I don’t think family has to be about who you are genetically or legally related to. Family is about who you can count on in rough times and who makes your life better when they’re in it. Sometimes that’s blood, sometimes it’s not. I don’t think people should be expected to tolerate “more” or toxic behavior from family just because they are family. Life is too short for that bullshit. Surround yourself with people who love and care about you, cut out the toxic people and don’t worry about whose is blood or not.
Post # 17
Ok, I just went back and read some previous threads of yours. You can’t force people to define family the same way you do. It may be that your friend just doesn’t feel the same way about you as you do about her. Just because you consider her as family does not mean she defines you that way.
Edited original post because I got you confused with another poster.
Another edit: oh, you are the woman with the in laws. It seems you have multiple people in your life who you’re upset at because they don’t see you as family. There’s not much you can do about it beyond letting it go.
Post # 18
It’s different for everyone. I wonder what your motivation for asking is. The way other people see it won’t change the way you or someone you know sees it.
My chosen family is the most important to me – my spouse and my kids will win out any day. All these relationships are contingent upon good behavior. I suppose I hold traditional blood family to a lower threshold; even if we don’t particularly like them, we will still generally see them from time to time and for holidays. I also give them more opportunities to screw up and make things better than I probably would a friend.
Post # 19
Bee, you seriously have an unhealthy obsession about this topic.
Post # 20
Post # 21
- Wedding: June 2019 - Turkey
For me I’d pick my family any day over any friend ever. I’m however, close to my family both core family and extended. All my friends came and go overtime.
Post # 22
I didn’t even catch that it is the obsessed poster. I’m really slipping.
Yes, OP, you have an unhealthy obsession about this.
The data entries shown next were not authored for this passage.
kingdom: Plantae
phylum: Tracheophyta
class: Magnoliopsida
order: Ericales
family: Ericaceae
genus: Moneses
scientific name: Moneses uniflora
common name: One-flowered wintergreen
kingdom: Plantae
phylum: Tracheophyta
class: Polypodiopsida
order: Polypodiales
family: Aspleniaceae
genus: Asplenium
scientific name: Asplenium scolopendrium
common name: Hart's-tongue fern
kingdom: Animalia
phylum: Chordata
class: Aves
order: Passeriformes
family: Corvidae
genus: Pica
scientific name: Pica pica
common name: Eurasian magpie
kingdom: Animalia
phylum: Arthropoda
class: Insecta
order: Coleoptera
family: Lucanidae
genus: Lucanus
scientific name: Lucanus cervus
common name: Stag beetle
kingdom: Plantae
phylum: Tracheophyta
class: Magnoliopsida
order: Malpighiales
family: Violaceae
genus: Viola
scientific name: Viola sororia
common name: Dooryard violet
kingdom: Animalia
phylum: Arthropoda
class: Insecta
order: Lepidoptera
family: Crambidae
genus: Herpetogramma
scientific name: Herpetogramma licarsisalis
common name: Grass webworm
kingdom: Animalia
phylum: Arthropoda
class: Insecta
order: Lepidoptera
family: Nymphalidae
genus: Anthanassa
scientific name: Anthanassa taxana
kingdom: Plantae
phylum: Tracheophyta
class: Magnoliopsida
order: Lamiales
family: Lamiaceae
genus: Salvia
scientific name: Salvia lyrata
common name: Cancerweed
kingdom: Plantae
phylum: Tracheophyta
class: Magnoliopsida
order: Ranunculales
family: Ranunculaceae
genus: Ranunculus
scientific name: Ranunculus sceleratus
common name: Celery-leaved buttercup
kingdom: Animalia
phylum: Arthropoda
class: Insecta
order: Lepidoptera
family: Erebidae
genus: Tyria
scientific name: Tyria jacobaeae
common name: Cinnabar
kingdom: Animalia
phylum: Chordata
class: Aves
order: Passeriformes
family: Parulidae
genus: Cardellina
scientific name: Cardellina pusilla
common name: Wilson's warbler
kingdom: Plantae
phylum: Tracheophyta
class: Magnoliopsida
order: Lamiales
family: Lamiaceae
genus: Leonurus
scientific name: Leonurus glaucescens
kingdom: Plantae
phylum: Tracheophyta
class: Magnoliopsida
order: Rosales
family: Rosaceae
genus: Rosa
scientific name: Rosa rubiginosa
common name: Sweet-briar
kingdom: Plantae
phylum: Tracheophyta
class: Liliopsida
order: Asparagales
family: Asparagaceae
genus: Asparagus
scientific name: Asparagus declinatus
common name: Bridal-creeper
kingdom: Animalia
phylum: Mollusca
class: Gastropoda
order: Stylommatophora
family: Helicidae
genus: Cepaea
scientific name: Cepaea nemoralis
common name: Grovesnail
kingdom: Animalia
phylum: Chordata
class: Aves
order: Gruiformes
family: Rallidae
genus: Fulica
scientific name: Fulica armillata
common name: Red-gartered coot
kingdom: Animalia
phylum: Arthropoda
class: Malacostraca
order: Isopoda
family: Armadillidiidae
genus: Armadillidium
You cannot force someone else to see you in a certain way or treat you a certain way. You see things one way; they see them another. So LET. IT. GO.
Post # 23
i think its super dependant on the person.
For me, my parents and my fiance come first. Obviously my fiance isnt blood but i would give my life for him or for my parents. Theyre both equally as important.
I think for some people they would choose friends (or chosen family) over blood. That being said, i saw a pp wrote that her mother in law would use her as a human shield to protect their blood and i feel mine would do the same.